**BRIEF A**
For each statement, answer yes or no according to the excerpt on job-hopping, and quote the text's deciding words: (i) The writer's drop in motivation usually has a lot to do with pay. (ii) A lack of learning opportunities is usually the core problem to solve. (iii) Long-lasting projects keep their technology up to date.

**EXCERPT PROVIDED**
========================

As a job-hopper myself, I can testimony about reasons my motivation go down when being in the same project over a long time. This usually has little to do with pay or recognition of my work:

  • Working in the same project over a long time lacks of learning opportunities. There is a lot to learn from changing: you learn how projects are different and how they are not, you learn to adapt different teams and technologies, you get a chance to learn from more people, and more situations. Every now and then, I like a new biscuit, it challenges my ability to learn, it adds to my CV, it makes me feel better about my skills. This is usually the core problem to solve.
  • Long lasting projects aren't new and shiny. Their technology fall behind. Their code gets big and legacy. Their tasks become repetitive.

This is why given fairly equal conditions, many people enjoy change for the sake of it. Some more than others, and you are powerless on that.

If anything I'd take what they've said seriously, consider that changing them projects might be better than losing them (or might not be). This has a fair chance to happen, because your developers may be unhappy since a long time, and may already be looking elsewhere.

========================

Records from a collection:
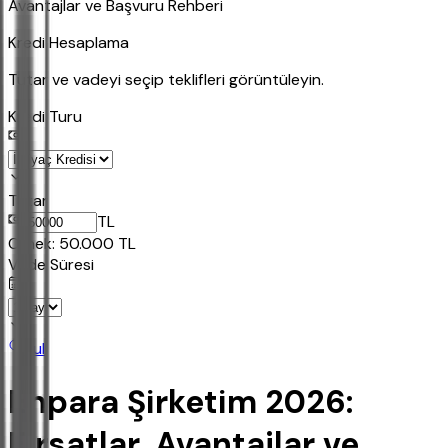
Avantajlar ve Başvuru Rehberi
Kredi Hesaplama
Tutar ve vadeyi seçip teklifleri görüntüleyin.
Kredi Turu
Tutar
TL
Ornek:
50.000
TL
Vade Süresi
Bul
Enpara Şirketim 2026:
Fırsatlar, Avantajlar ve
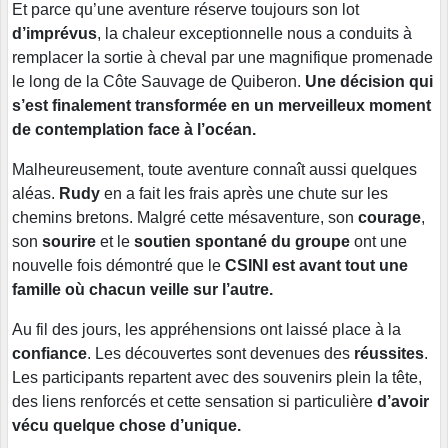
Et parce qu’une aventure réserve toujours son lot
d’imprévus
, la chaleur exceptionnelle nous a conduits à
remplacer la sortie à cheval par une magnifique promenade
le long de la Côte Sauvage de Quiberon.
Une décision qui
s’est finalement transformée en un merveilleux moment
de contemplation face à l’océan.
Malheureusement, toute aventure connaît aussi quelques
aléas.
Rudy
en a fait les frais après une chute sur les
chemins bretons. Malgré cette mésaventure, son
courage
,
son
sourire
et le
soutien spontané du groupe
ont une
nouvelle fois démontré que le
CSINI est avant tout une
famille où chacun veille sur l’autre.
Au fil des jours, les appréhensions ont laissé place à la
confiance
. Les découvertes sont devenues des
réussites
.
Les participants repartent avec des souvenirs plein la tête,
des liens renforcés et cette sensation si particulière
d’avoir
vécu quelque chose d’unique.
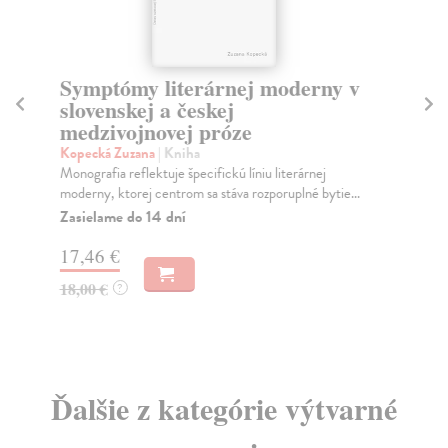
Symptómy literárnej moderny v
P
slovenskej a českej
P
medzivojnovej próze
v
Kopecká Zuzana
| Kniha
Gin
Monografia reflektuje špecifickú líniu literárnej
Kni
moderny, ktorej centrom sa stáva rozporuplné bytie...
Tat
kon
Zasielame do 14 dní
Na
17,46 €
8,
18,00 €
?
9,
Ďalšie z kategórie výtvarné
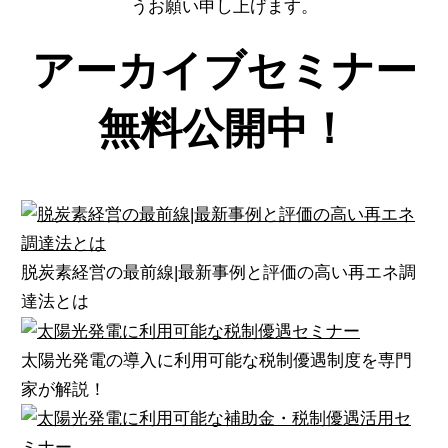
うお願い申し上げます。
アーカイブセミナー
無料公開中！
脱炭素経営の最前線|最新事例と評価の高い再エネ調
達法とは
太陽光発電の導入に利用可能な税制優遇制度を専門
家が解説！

========================

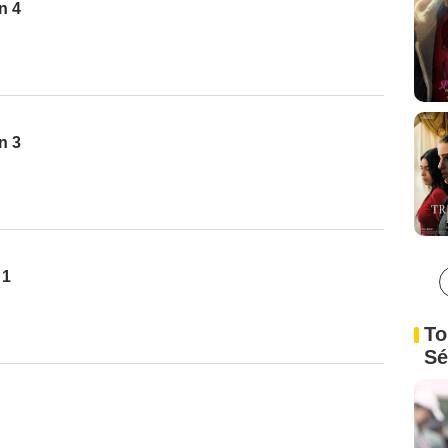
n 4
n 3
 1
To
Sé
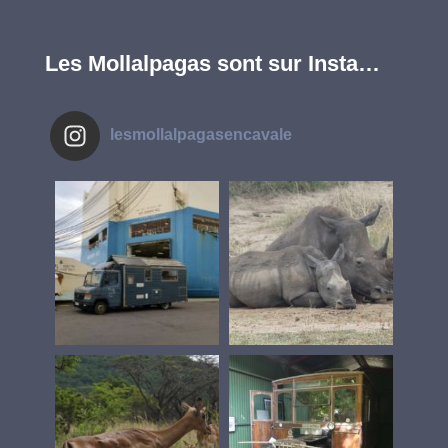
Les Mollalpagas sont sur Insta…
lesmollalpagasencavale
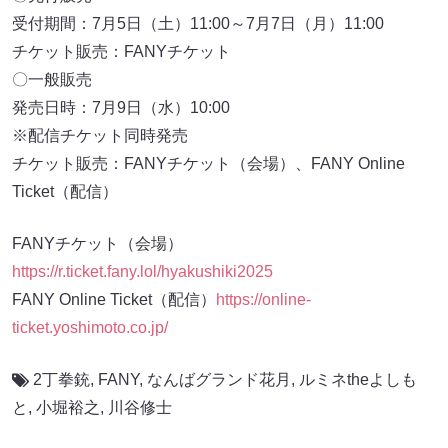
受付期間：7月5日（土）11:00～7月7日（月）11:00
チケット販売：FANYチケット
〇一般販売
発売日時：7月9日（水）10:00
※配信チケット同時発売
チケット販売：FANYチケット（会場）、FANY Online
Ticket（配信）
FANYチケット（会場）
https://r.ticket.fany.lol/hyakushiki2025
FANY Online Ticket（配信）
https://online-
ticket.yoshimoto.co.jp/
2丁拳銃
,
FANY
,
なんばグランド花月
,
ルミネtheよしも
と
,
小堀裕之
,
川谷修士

========================

**BRIEF B**
In the records, substitute "Miktar" for "Tutar" from the line with "Avantajlar ve Başvuru Rehberi" up to and including the line with "Fırsatlar, Avantajlar ve", and give only those lines.

**TASK ANSWER A**
(i) No: "This usually has little to do with pay or recognition of my work"
(ii) Yes: "This is usually the core problem to solve."
(iii) No: "Their technology fall behind."

**TASK ANSWER B**
Avantajlar ve Başvuru Rehberi
Kredi Hesaplama
Miktar ve vadeyi seçip teklifleri görüntüleyin.
Kredi Turu
Miktar
TL
Ornek:
50.000
TL
Vade Süresi
Bul
Enpara Şirketim 2026:
Fırsatlar, Avantajlar ve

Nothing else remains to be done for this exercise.